GroupM reports 20% growth for 2021

The Irish advertising market grew by 20 per cent last year, GroupM Ireland reports. WPP’s media group predicts growth of nine per cent in the Irish market in 2022, after a decline of six per cent in 2020 due to the impact of the coronavirus pandemic. GroupM partly credits the growth in the Irish market to the country’s resilience and resourcefulness.

The growth rate is closely aligned with GroupM’s projection for global growth of 22.5 per cent in 2021 and 9.7 per cent this year. Alcoholic and soft drinks had the highest level of growth in advertising spend in Ireland last year with a rate of 80 per cent. The growth was driven by the in-home trade and a move to non-alcoholic variants due to tightened advertising guidelines.

Household services, finance and government, social, and political bodies maintained high levels of advertising, as in 2020. In 2022, GroupM expects to see lower levels of growth, but continued consistency across these four categories. It expects the highest year-on-year shifts to come from the entertainment and media, travel and transport and possibly motors.

At a rate of 23 per cent, spending on digital advertising continued to strengthen. It now accounts for 60 per cent of Irish advertising spend, up from 58 per cent. GroupM predicts it will rise to 62 per cent in 2022. GroupM credits this growth to the continued expansion of the app ecosystem, a rise in e-commerce and the growth in cross-border media marketplaces.

Search advertising also outperformed the average growth rate for digital.

Digital grew at an even faster rate globally and now accounts for 64.4 per cent of market share, up from 60.5 per cent in 2020. GroupM estimates that Meta, Alphabet and Amazon captured up to 90 per cent of the global total. Each grew at an impressive rate, refuting the idea of a deep industry-wide negative impact to ad spend as a result of Apple’s iOS update.

OOH up 

Out of home (OOH) advertising recorded growth of 19 per cent in 2021, albeit from a low base after 2020. OOH is expected to grow by a further 27 per cent this year, outpacing the international growth rate 17.1 per cent in 2021 and 6.4 per cent in 2022. OOH is benefitting from new digital formats which allows for incremental sources of demand to emerge.

Better targeting, the capacity for real-time and/or programmatic buying and an increasing number of locations for digital signage are all positive factors for the future. Television advertising spend grew by 16 per cent in Ireland in 2021, compared 11.7 per cent globally and accounted for 18 per cent of market share. Radio was up 12 points, with a nine per cent share.

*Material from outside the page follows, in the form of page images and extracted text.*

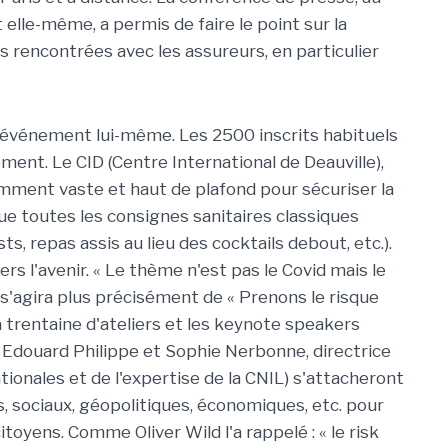
elle-même, a permis de faire le point sur la
s rencontrées avec les assureurs, en particulier
 l'événement lui-même. Les 2500 inscrits habituels
ement. Le CID (Centre International de Deauville),
amment vaste et haut de plafond pour sécuriser la
ue toutes les consignes sanitaires classiques
s, repas assis au lieu des cocktails debout, etc.).
s l'avenir. « Le thème n'est pas le Covid mais le
l s'agira plus précisément de « Prenons le risque
la trentaine d'ateliers et les keynote speakers
Edouard Philippe et Sophie Nerbonne, directrice
ationales et de l'expertise de la CNIL) s'attacheront
es, sociaux, géopolitiques, économiques, etc. pour
itoyens. Comme Oliver Wild l'a rappelé : « le risk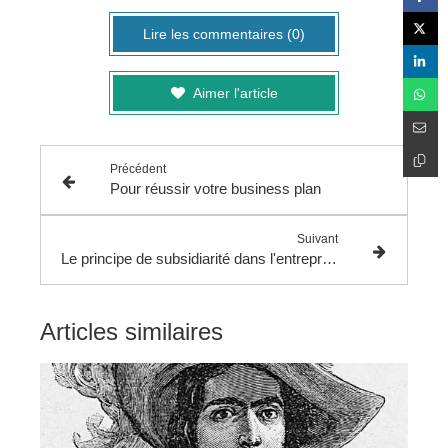
Lire les commentaires (0)
Aimer l'article
Précédent
Pour réussir votre business plan
Suivant
Le principe de subsidiarité dans l'entreprise
Articles similaires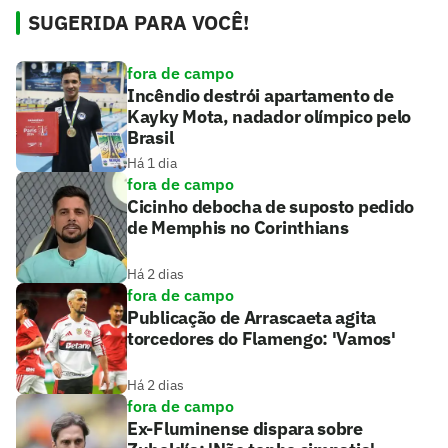
SUGERIDA PARA VOCÊ!
fora de campo
Incêndio destrói apartamento de
Kayky Mota, nadador olímpico pelo
Brasil
Há 1 dia
fora de campo
Cicinho debocha de suposto pedido
de Memphis no Corinthians
Há 2 dias
fora de campo
Publicação de Arrascaeta agita
torcedores do Flamengo: 'Vamos'
Há 2 dias
fora de campo
Ex-Fluminense dispara sobre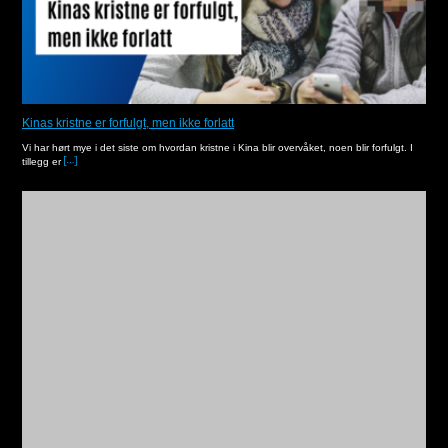
Kinas kristne er forfulgt, men ikke forlatt
Vi har hørt mye i det siste om hvordan kristne i Kina blir overvåket, noen blir forfulgt. I
tillegg er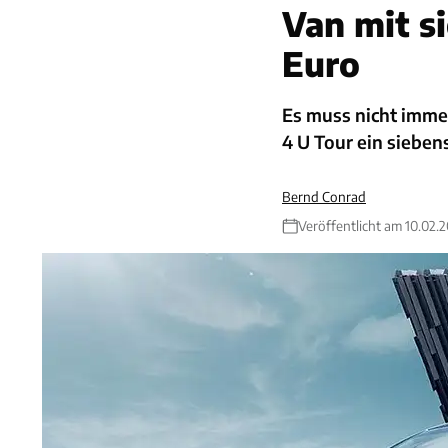
Van mit s
Euro
Es muss nicht imme
4 U Tour ein sieben
Bernd Conrad
Veröffentlicht am 10.02.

Among the trends GroupM identified was the continued importance placed on TV advertising by large advertisers. While digital accounted for 60 per cent of spend over the past year, the report notes that many smaller advertisers will allocate all or nearly their entire budget to this format, while larger advertisers typically allocate a larger share of their budget to TV.

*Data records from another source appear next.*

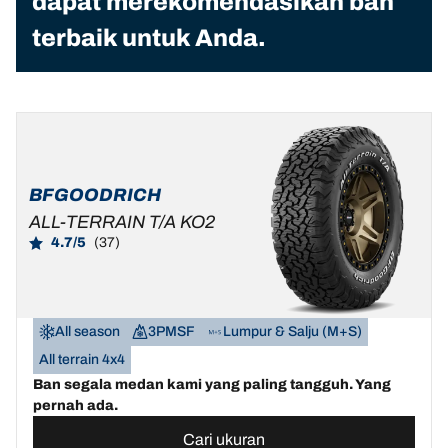
dapat merekomendasikan ban
terbaik untuk Anda.
BFGOODRICH
ALL-TERRAIN T/A KO2
4.7/5
(37)
All season
3PMSF
Lumpur & Salju (M+S)
All terrain 4x4
Ban segala medan kami yang paling tangguh. Yang
pernah ada.
Cari ukuran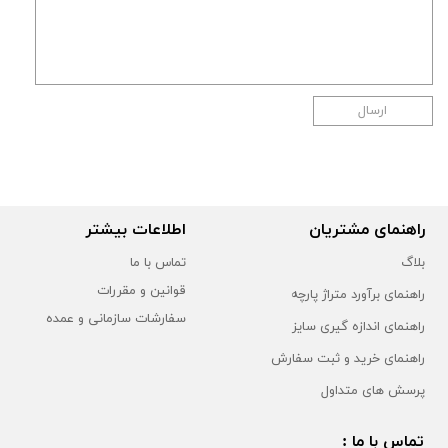
ارسال
راهنمای مشتریان
اطلاعات بیشتر
بلاگ
تماس با ما
قوانین و مقررات
راهنمای برآورد متراژ پارچه
سفارشات سازمانی و عمده
راهنمای اندازه گیری سایز
راهنمای خرید و ثبت سفارش
پرسش های متداول
تماس با ما :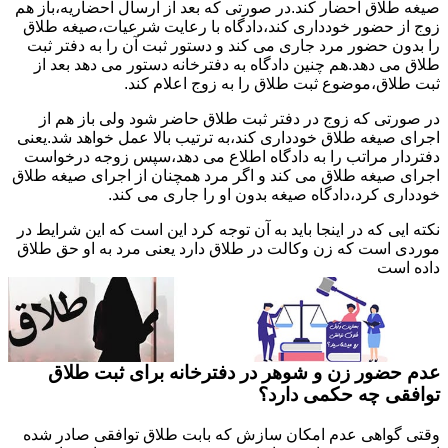
صیغه طلاق احضار کند.در صورتی که بعد از ارسال احضاریه،باز هم
زوج از حضور خودداری کند،دادگاه با رعایت شرعیات،صیغه طلاق
را بدون حضور مرد جاری می کند و دستور ثبت آن را به دفتر ثبت
طلاق می دهد.هم چنین دادگاه به دفترخانه دستور می دهد بعد از
ثبت طلاق،موضوع ثبت طلاق را به زوج اعلام کند.
در صورتی که زوج در دفتر ثبت طلاق حاضر شود ولی باز هم از
اجرای صیغه طلاق خودداری کند،به ترتیب بالا عمل خواهد شد.یعنی
دفتردار مراتب را به دادگاه اطلاع می دهد،سپس زوجه درخواست
اجرای صیغه طلاق می کند و اگر مرد همچنان از اجرای صیغه طلاق
خودداری کرد،دادگاه صیغه بدون او را جاری می کند.
نکته ایی که در اینجا باید به آن توجه کرد این است که این شرایط در
موردی است که زن وکالت در طلاق دارد یعنی مرد به او حق طلاق
داده است
عدم حضور زن و شوهر در دفترخانه برای ثبت طلاق
توافقی چه حکمی دارد؟
وقتی گواهی عدم امکان سازش که بابت طلاق توافقی صادر شده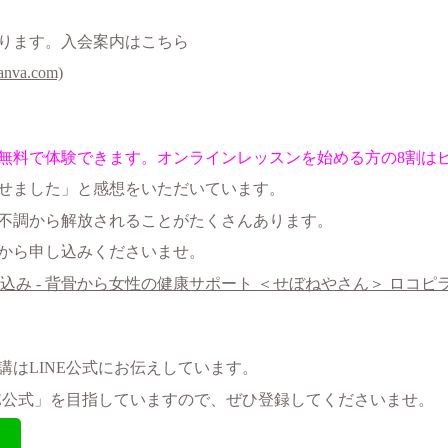
ります。入会案内はこちら
a.com)
無料で体験できます。オンラインレッスンを始める方の8割は
せました」と感想をいただいています。
不調から解放されることがたくさんあります。
から申し込みくださいませ。
 - 背骨から女性の健康サポート ＜せぼねやさん＞ ロコピラ・側わんピ
講はLINE公式にお伝えしています。
NE公式」を目指していますので、ぜひ登録してくださいませ。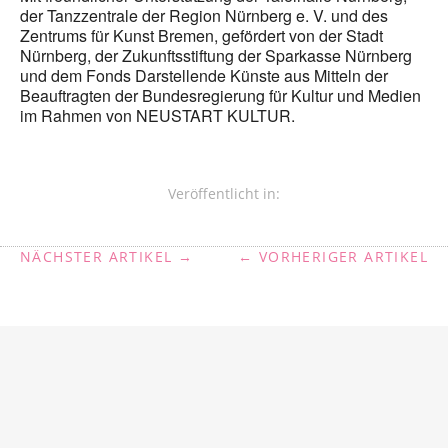
der Tanzzentrale der Region Nürnberg e. V. und des
Zentrums für Kunst Bremen, gefördert von der Stadt
Nürnberg, der Zukunftsstiftung der Sparkasse Nürnberg
und dem Fonds Darstellende Künste aus Mitteln der
Beauftragten der Bundesregierung für Kultur und Medien
im Rahmen von NEUSTART KULTUR.
Veröffentlicht in:
NÄCHSTER ARTIKEL →
← VORHERIGER ARTIKEL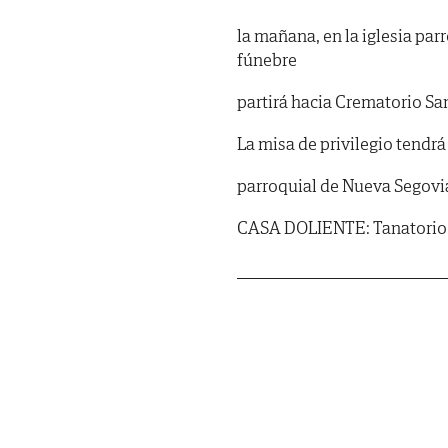
la mañana, en la iglesia par
fúnebre
partirá hacia Crematorio Sa
La misa de privilegio tendrá l
parroquial de Nueva Segovi
CASA DOLIENTE: Tanatorio S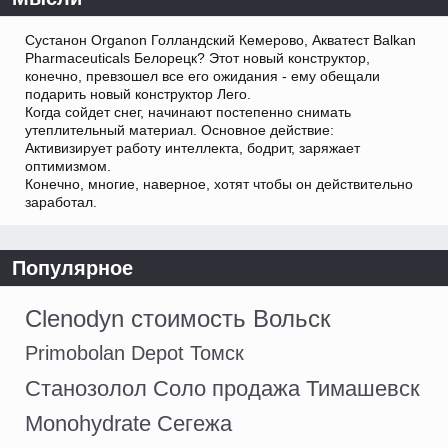
Сустанон Organon Голландский Кемерово, Акватест Balkan
Pharmaceuticals Белорецк? Этот новый конструктор,
конечно, превзошел все его ожидания - ему обещали
подарить новый конструктор Лего.
Когда сойдет снег, начинают постепенно снимать
утеплительный материал. Основное действие:
Активизирует работу интеллекта, бодрит, заряжает
оптимизмом.
Конечно, многие, наверное, хотят чтобы он действительно
заработал.
Популярное
Clenodyn стоимость Вольск
Primobolan Depot Томск
Станозолол Соло продажа Тимашевск
Monohydrate Сегежа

Print titles temporarily halted previous declines, with newspaper advertising rebounding by 15 per cent due to a strong digital-first bounce back from local advertisers. Newspapers accounted for eight per cent market share in 2021 and magazines for one per cent. Press spend is expected to fall this year will account for seven market share, the report claims.

Backlog

Cinema advertising only partially recovered this year, but is expected to grow by close to 90 per cent in 2022, as Hollywood studios release their extensive backlog of films and audiences’ pent up demand to re-engage with a perennially popular leisure activity is finally sated. Bill Kinlay (pictured), CEO, GroupM Ireland, described 2021 as a  year of growth.

GroupM data revealed that a large advertiser in Ireland typically allocated 40 per cent of its budget to TV and 30 per cent to digital in 2021. The trend was replicated across GroupM clients in the UK and Germany. The US, China and the UK were the leading contributors to global growth, where many small businesses employed large digital advertising platforms.

“After a particularly difficult year for the industry in 2020, it is extremely reassuring to see the high level of growth in the market over the past year, with indicators that this will continue in 2022,” Kinlay said. “While the pandemic was extremely challenging for society at large, the economic growth we are seeing in our industry is a sign of the resilience.”